▶ _Data for analysis_:

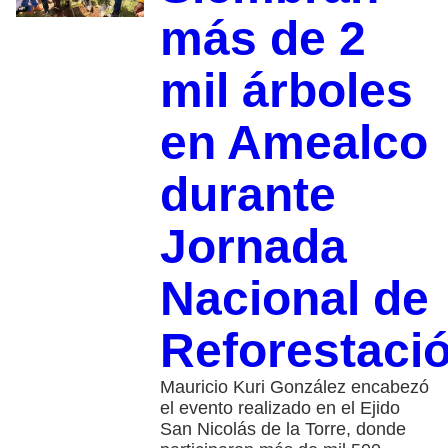
más de 2
mil árboles
en Amealco
durante
Jornada
Nacional de
Reforestaci
Mauricio Kuri González encabezó
el evento realizado en el Ejido
San Nicolás de la Torre, donde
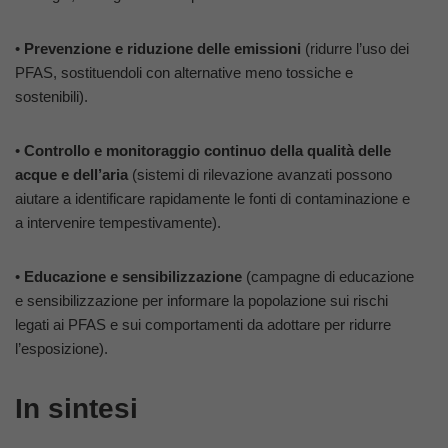
•
Prevenzione e riduzione delle emissioni
(ridurre l’uso dei
PFAS, sostituendoli con alternative meno tossiche e
sostenibili).
•
Controllo e monitoraggio continuo della qualità delle
acque e dell’aria
(sistemi di rilevazione avanzati possono
aiutare a identificare rapidamente le fonti di contaminazione e
a intervenire tempestivamente).
•
Educazione e sensibilizzazione
(campagne di educazione
e sensibilizzazione per informare la popolazione sui rischi
legati ai PFAS e sui comportamenti da adottare per ridurre
l’esposizione).
In sintesi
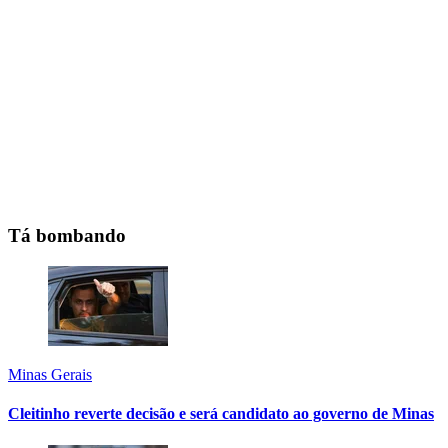
Tá bombando
Minas Gerais
Cleitinho reverte decisão e será candidato ao governo de Minas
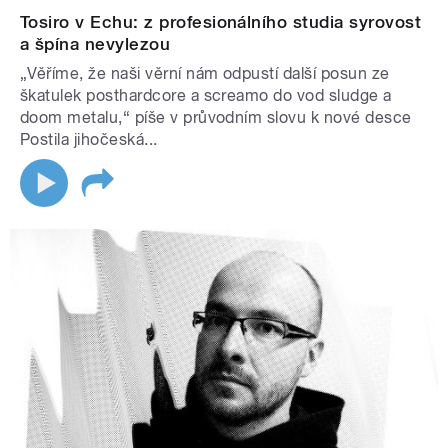
Tosiro v Echu: z profesionálního studia syrovost
a špína nevylezou
„Věříme, že naši věrní nám odpustí další posun ze
škatulek posthardcore a screamo do vod sludge a
doom metalu,“ píše v průvodním slovu k nové desce
Postila jihočeská...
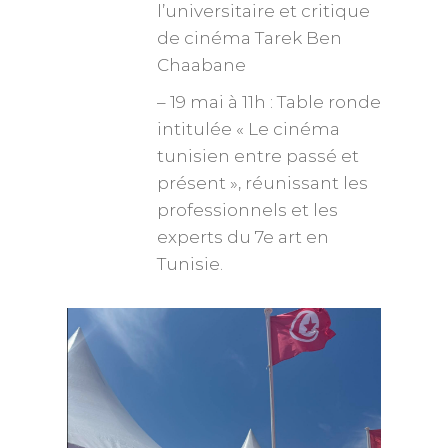
l’universitaire et critique
de cinéma Tarek Ben
Chaabane
– 19 mai à 11h : Table ronde
intitulée « Le cinéma
tunisien entre passé et
présent », réunissant les
professionnels et les
experts du 7e art en
Tunisie.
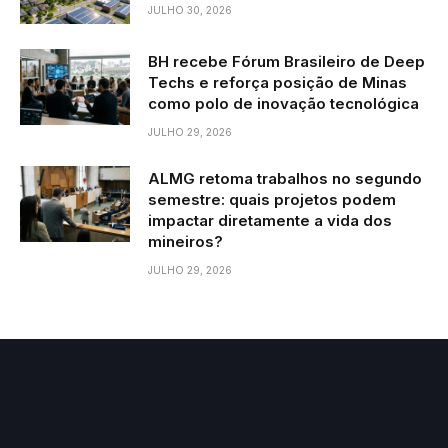
JULHO 30, 2026
BH recebe Fórum Brasileiro de Deep
Techs e reforça posição de Minas
como polo de inovação tecnológica
JULHO 29, 2026
ALMG retoma trabalhos no segundo
semestre: quais projetos podem
impactar diretamente a vida dos
mineiros?
JULHO 29, 2026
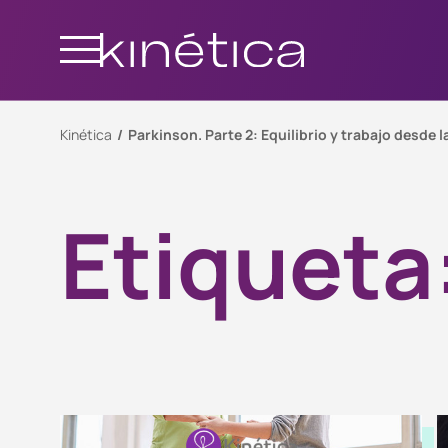
Kinética
Parkinson. Parte 2: Equilibrio y trabajo desde la
Etiqueta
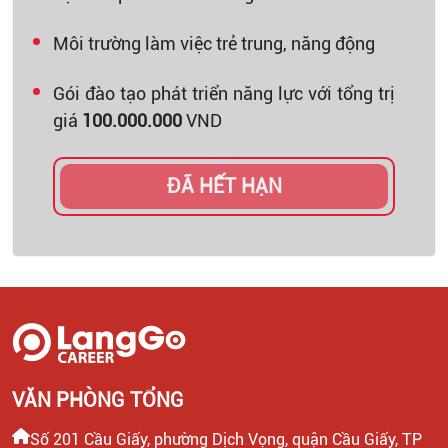
Môi trường làm việc trẻ trung, năng động
Gói đào tạo phát triển năng lực với tổng trị
giá
100.000.000
VND
ĐÃ HẾT HẠN
VĂN PHÒNG TỔNG
Số 201 Cầu Giấy, phường Dịch Vọng, quận Cầu Giấy, TP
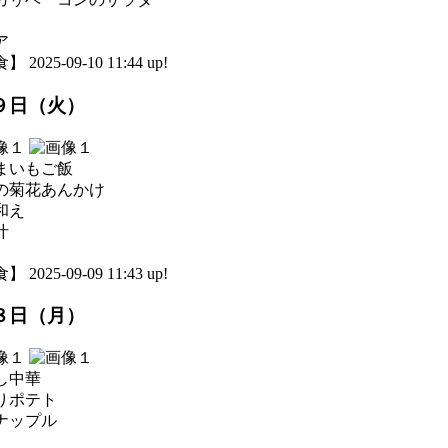
ア
 2025-09-10 11:44 up!
９日（火）
まいもご飯
の菊花あんかけ
和え
汁
 2025-09-09 11:43 up!
８日（月）
し中華
りポテト
ナップル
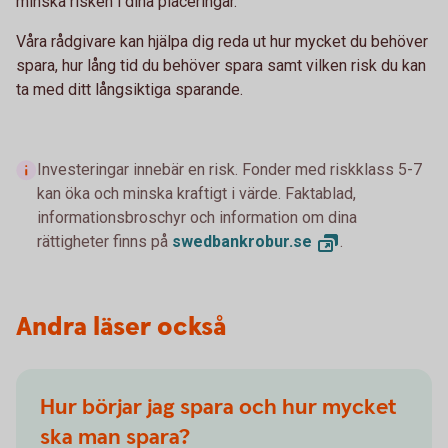
minska risken i dina placeringar.
Våra rådgivare kan hjälpa dig reda ut hur mycket du behöver
spara, hur lång tid du behöver spara samt vilken risk du kan
ta med ditt långsiktiga sparande.
Investeringar innebär en risk. Fonder med riskklass 5-7
kan öka och minska kraftigt i värde. Faktablad,
informationsbroschyr och information om dina
rättigheter finns på
swedbankrobur.
se
.
Andra läser också
Hur börjar jag spara och hur mycket
ska man spara?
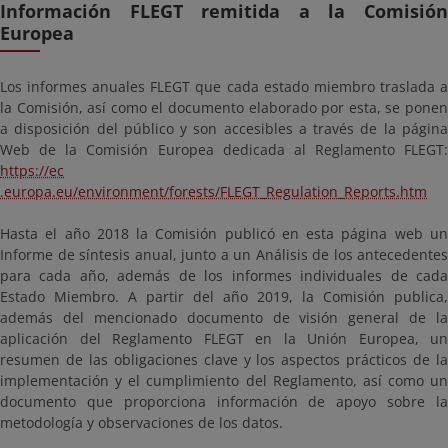
Información FLEGT remitida a la Comisión
Europea
Los informes anuales FLEGT que cada estado miembro traslada a
la Comisión, así como el documento elaborado por esta, se ponen
a disposición del público y son accesibles a través de la página
Web de la Comisión Europea dedicada al Reglamento FLEGT:
https://ec
.europa.eu/environment/forests/FLEGT_Regulation_Reports.htm
Hasta el año 2018 la Comisión publicó en esta página web un
Informe de síntesis anual, junto a un Análisis de los antecedentes
para cada año, además de los informes individuales de cada
Estado Miembro. A partir del año 2019, la Comisión publica,
además del mencionado documento de visión general de la
aplicación del Reglamento FLEGT en la Unión Europea, un
resumen de las obligaciones clave y los aspectos prácticos de la
implementación y el cumplimiento del Reglamento, así como un
documento que proporciona información de apoyo sobre la
metodología y observaciones de los datos.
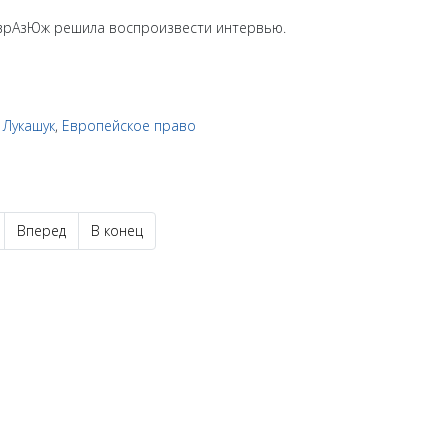
ЕврАзЮж решила воспроизвести интервью.
. Лукашук
,
Европейское право
Вперед
В конец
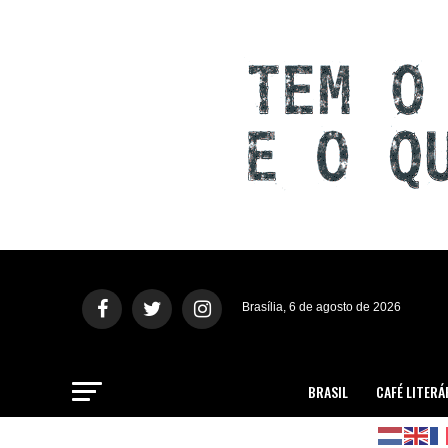
Brasília, 6 de agosto de 2026
BRASIL
CAFÉ LITERÁ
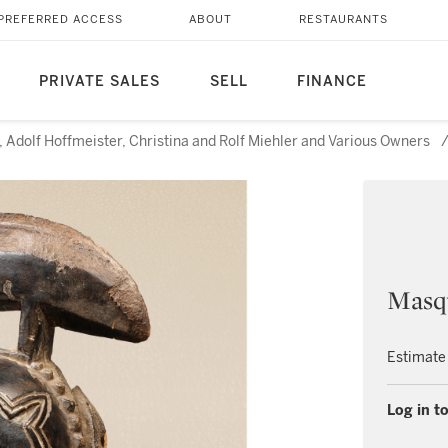
PREFERRED ACCESS
ABOUT
RESTAURANTS
PRIVATE SALES
SELL
FINANCE
 Adolf Hoffmeister, Christina and Rolf Miehler and Various Owners
Masqu
Estimate
Log in to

▶ _Task_:
Pick out every line in the rows above that contains the string "PFAS".

▶ _Answer to the problem_:
PFAS, sostituendoli con alternative meno tossiche e
legati ai PFAS e sui comportamenti da adottare per ridurre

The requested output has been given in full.